While the one cent coin is no longer in circulation in Canada, the coin is still a highly collectible item. Having first been introduced in 1858, the one cent coin would be minted until 2012 when the Royal Canadian Mint decided to cease production. The coin would stop being distributed in February of 2013. The coin is still legal tender and many find it to be a collector’s item depending on the year and rarity, among other factors.
History of the One Cent Coin
The first one cent coin of Canada was minted in 1858 with a weight of 4.54 grams and 25.4 millimeters in diameter. The coins were created to bring order to the monetary system of Canada, which had previously relied on British coins, bank and commercial tokens along with United States currency and Spanish milled dollars. The specifications of the coin were decided upon to be able to use the coins as measuring tools.
The coins were quite light in weight when compared to previously used coins which made the one cent coin not accepted by the public of Canada. New cents were produced with an increased weight requirement by 1876 with large cents minted from 1858 until 1920 when changes were made, introducing smaller coins.
Basics of the 1940s coins
Each coin minted in Canada includes an image of the reigning monarch on the obverse side. In the 1940s, this was George VI. The reverse side of the coin included the image of a maple leaf twig. This design was created by G.E. Kruger-Gray in 1937 in an effort to modernize the coins of Canada.
1947 Maple Leaf Issue
The one cent coin was rather basic in the 1940s with no significant changes until 1947. The year 1947 was when India received its independence. Because of this, the IND IMP marking, standing for India’s Emperor, was to be removed from coins of the British Commonwealth dated after 1947. The new designs were prepared for England but for Canada, the new designs were not ready until 1948.

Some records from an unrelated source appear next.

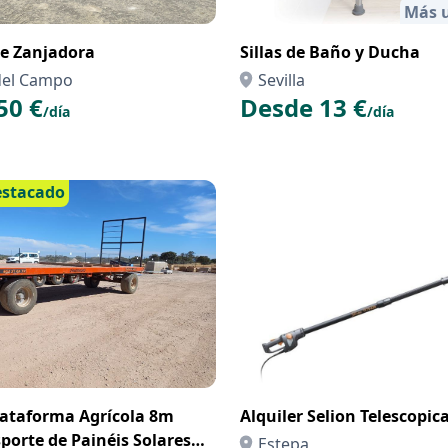
Más u
de Zanjadora
Sillas de Baño y Ducha
del Campo
Sevilla
50 €
Desde 13 €
/día
/día
estacado
lataforma Agrícola 8m
Alquiler Selion Telescopic
porte de Painéis Solares –
Estepa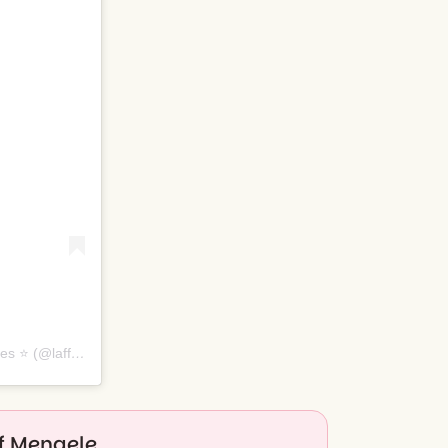
Une publication partagée par L’Affiche - Tous les meilleurs spectacles ⭐️ (@laffiche.co)
ef Mengele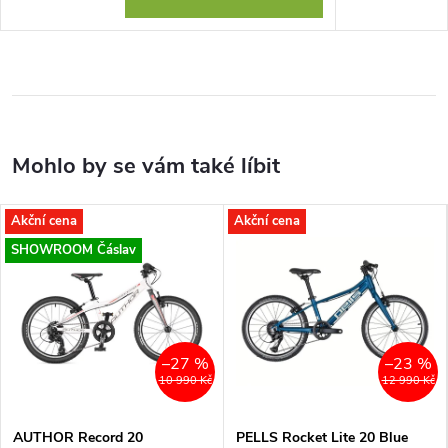
Akční cena
Akční cena
SHOWROOM Čáslav
–27 %
–23 %
10 990 Kč
12 990 Kč
AUTHOR Record 20
PELLS Rocket Lite 20 Blue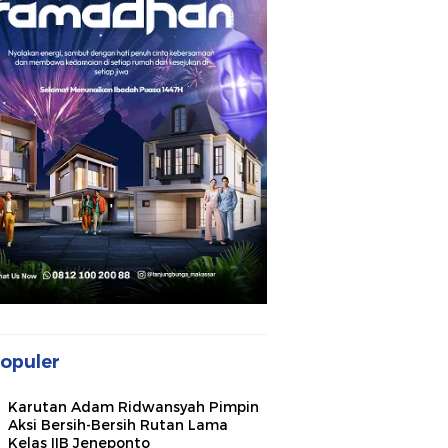
opuler
Karutan Adam Ridwansyah Pimpin
Aksi Bersih-Bersih Rutan Lama
Kelas IIB Jeneponto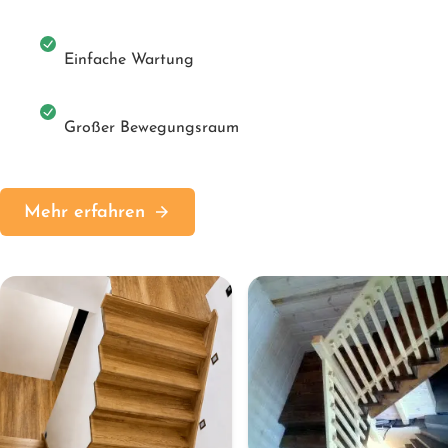
Einfache Wartung
Großer Bewegungsraum
Mehr erfahren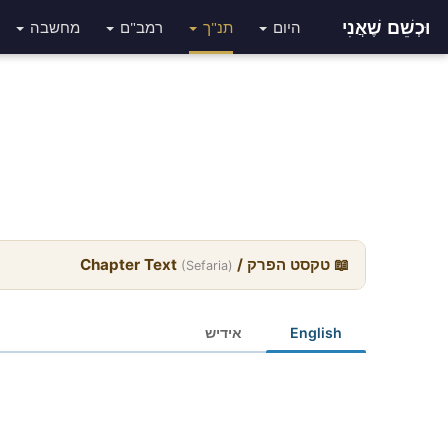
וּכְשֵׁם שֶׁאֲנִי
היום
תנ"ך
רמב"ם
מחשבה
📖 טקסט הפרק / Chapter Text
(Sefaria)
English
אידיש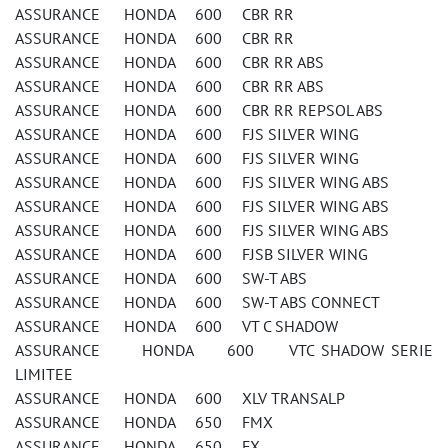
ASSURANCE HONDA 600 CBR RR
ASSURANCE HONDA 600 CBR RR
ASSURANCE HONDA 600 CBR RR ABS
ASSURANCE HONDA 600 CBR RR ABS
ASSURANCE HONDA 600 CBR RR REPSOL ABS
ASSURANCE HONDA 600 FJS SILVER WING
ASSURANCE HONDA 600 FJS SILVER WING
ASSURANCE HONDA 600 FJS SILVER WING ABS
ASSURANCE HONDA 600 FJS SILVER WING ABS
ASSURANCE HONDA 600 FJS SILVER WING ABS
ASSURANCE HONDA 600 FJSB SILVER WING
ASSURANCE HONDA 600 SW-T ABS
ASSURANCE HONDA 600 SW-T ABS CONNECT
ASSURANCE HONDA 600 VT C SHADOW
ASSURANCE HONDA 600 VTC SHADOW SERIE
LIMITEE
ASSURANCE HONDA 600 XLV TRANSALP
ASSURANCE HONDA 650 FMX
ASSURANCE HONDA 650 FX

Because of this, the coins struck for 1948 were dated 1947 but had a small maple leaf located after the date. This would indicate that the coin was minted in 1948. Because of this change, there are sought after coins from this era. Pointed and blunt 7’s determined by the shape of the point for the 7 that is located next to the maple twig can be found on these coins. It is rarer to find a blunt 7 than a pointed 7 but the value is basically the same.
With the design changes, the new inscription read “GEORGEIVS, VI DIE GRATIA REX”. This inscription would remain on the one cent coin until 1952. The 1948 and 1949 one cent coin can have a variety in which the obverse has a final A of GRATIA between two denticles or point directly at a denticle which makes the coin rare.
This era of one cent coins is one that can offer value. Be sure to have any coins from 1940 to 1949 reviewed to ensure the proper value.